Все молчали, переглядывались.
— Странно, очень странно… Представьте, я забыл ее имя… Ее… Ее…
Шаблин содрогнулся всем телом и отвернулся.
— Все ясно, — сказал он хрипло.
И, подняв опавшее, обмякшее лицо, попробовал пошутить:
— Вот вам и бессмертие… Мне весточка с того света…
Никто в ответ не обронил ни слова.
В полночь гости разошлись. Окна закрыли, так как из сада тянуло ночным холодом и сыростью. Шаблин не спешил уходить.
— Пусть придет Игорь, — попросил он.
Галя сходила за сыном.
Он пришел сонный, с румяным от нагретой подушки лицом, со спутанной шевелюрой.
— Ты меня звал, крестный?
Шаблин невесело улыбнулся:
— Не тревожься, ничего со мной не случилось. Просто хочу с тобой посидеть, С вами, со всеми…
Крестным Игорь величал Шаблина только наедине, впервые при родителях назвал его не по имени и отчеству. Шаблин оценил это.
— Налей мне еще вина.
Он пригубил рюмку и заговорил:
— Вот и день прошел… День… У человека в жизни каких-нибудь тридцать тысяч этих дней. Из них тысячи четыре уходит на зеленое детство да столько же на старость. Мир велик, а жизнь мизерна… Едва уловимая искорка во Вселенной — я! Блеснул — и нет. А во время этого мимолетнейшего блеска успевает родиться нечто такое громадное, которое может осознать и саму Вселенную, и самого себя, и ничтожную краткость собственного существования, и бессмыслицу в устройстве материи. Да, я, научившийся мыслить, вдруг должен превратиться в труху — бессмыслица! Какая-то неувязка в самой природе…

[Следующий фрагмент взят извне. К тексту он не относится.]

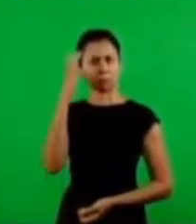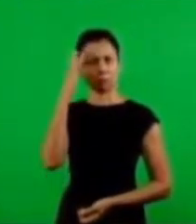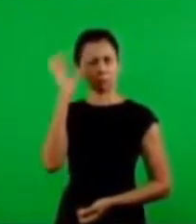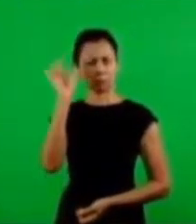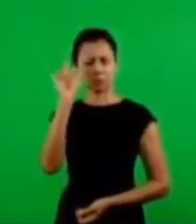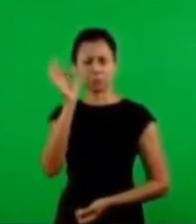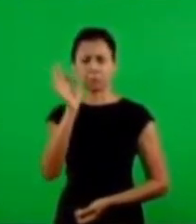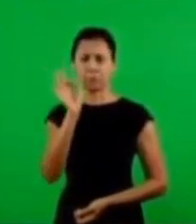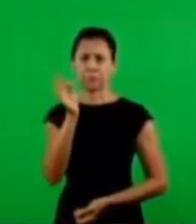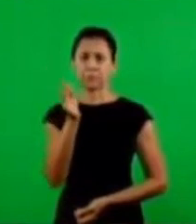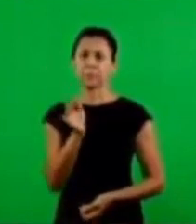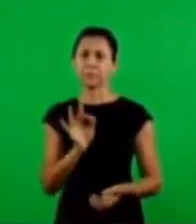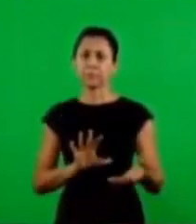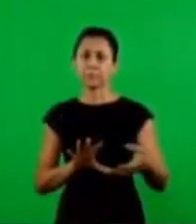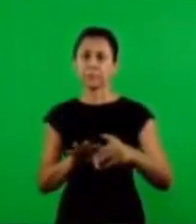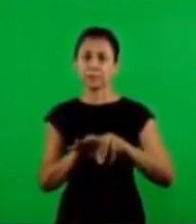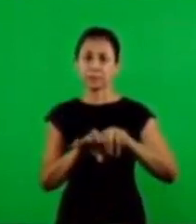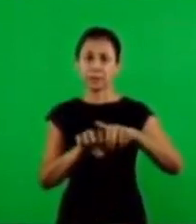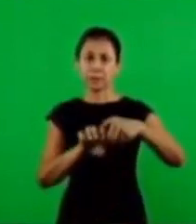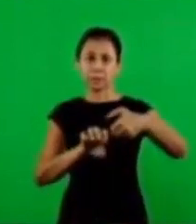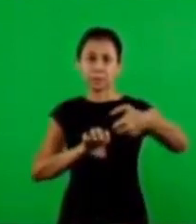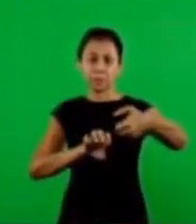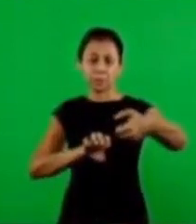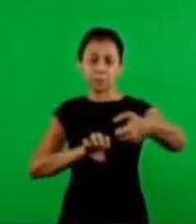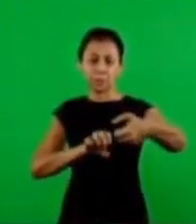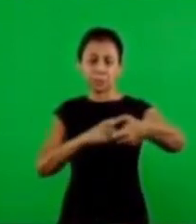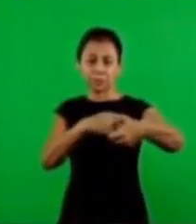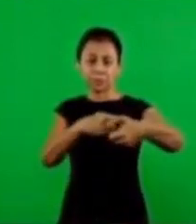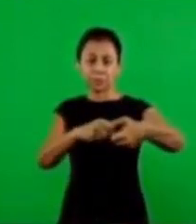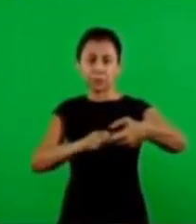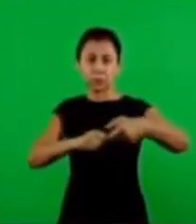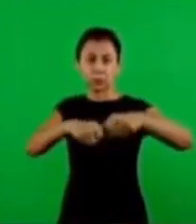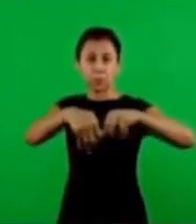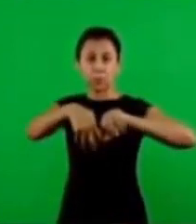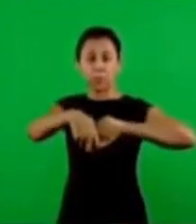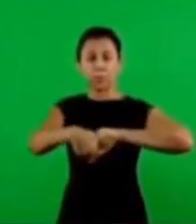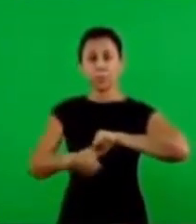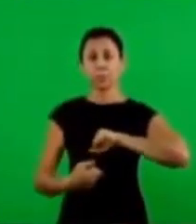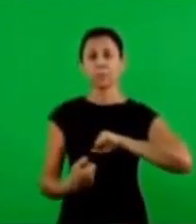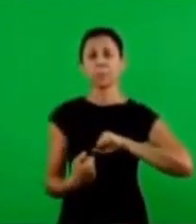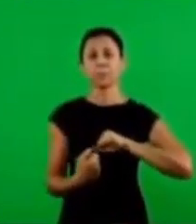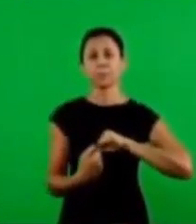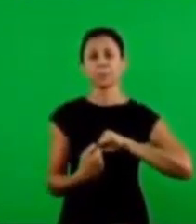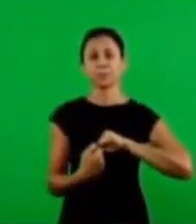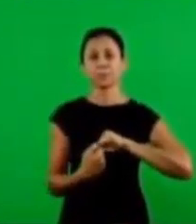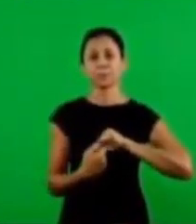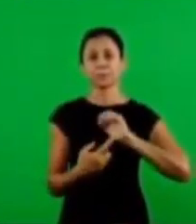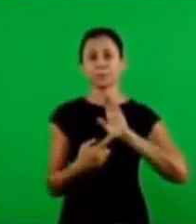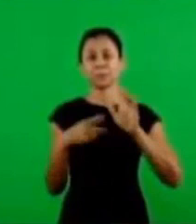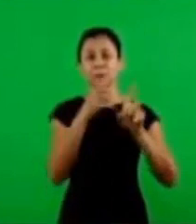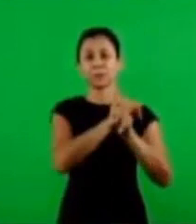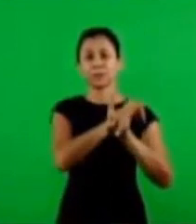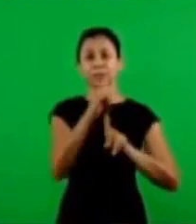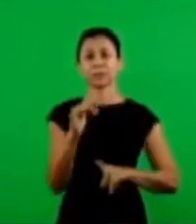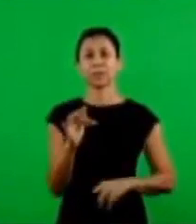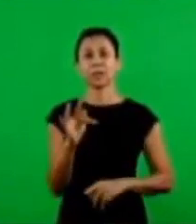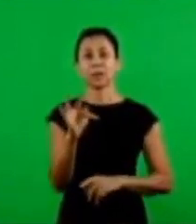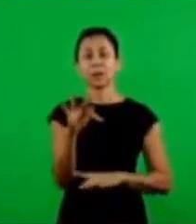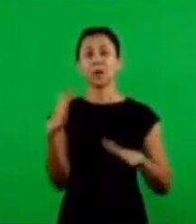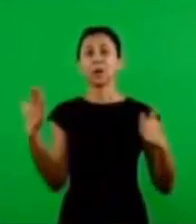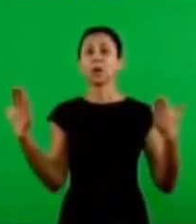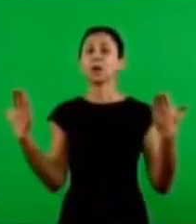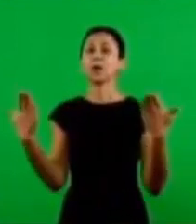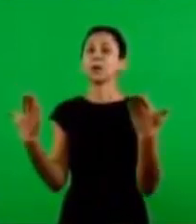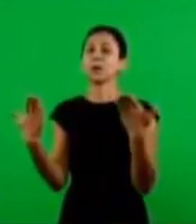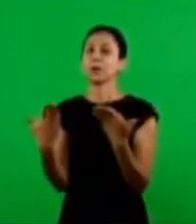Because he, the scriptures, the scriptures speak prophetically about him. Now, the faithful church, the church of all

За окном тихо шумел сад. Шумел порывами, словно деревья вели вялую, необязательную беседу. Бросят ленивую, влажно шуршащую фразу и замолчат надолго.
Ссохшийся в суровую мумию старик бесцветным голосом говорил о проклятии, нависшем над каждым человеком. Об этом думал и библейский Экклезиаст в своих царственных покоях и какой-нибудь изможденный Иван Непомнящий родства, упавший на землю во время перегона каторжников. Думали миллиарды прошедших по планете людей. Их давно уже нет, и шумят сады под окнами, как прежде шумели, не радостно и не горестно, даже не равнодушно. Просто шумят, потому что существуют.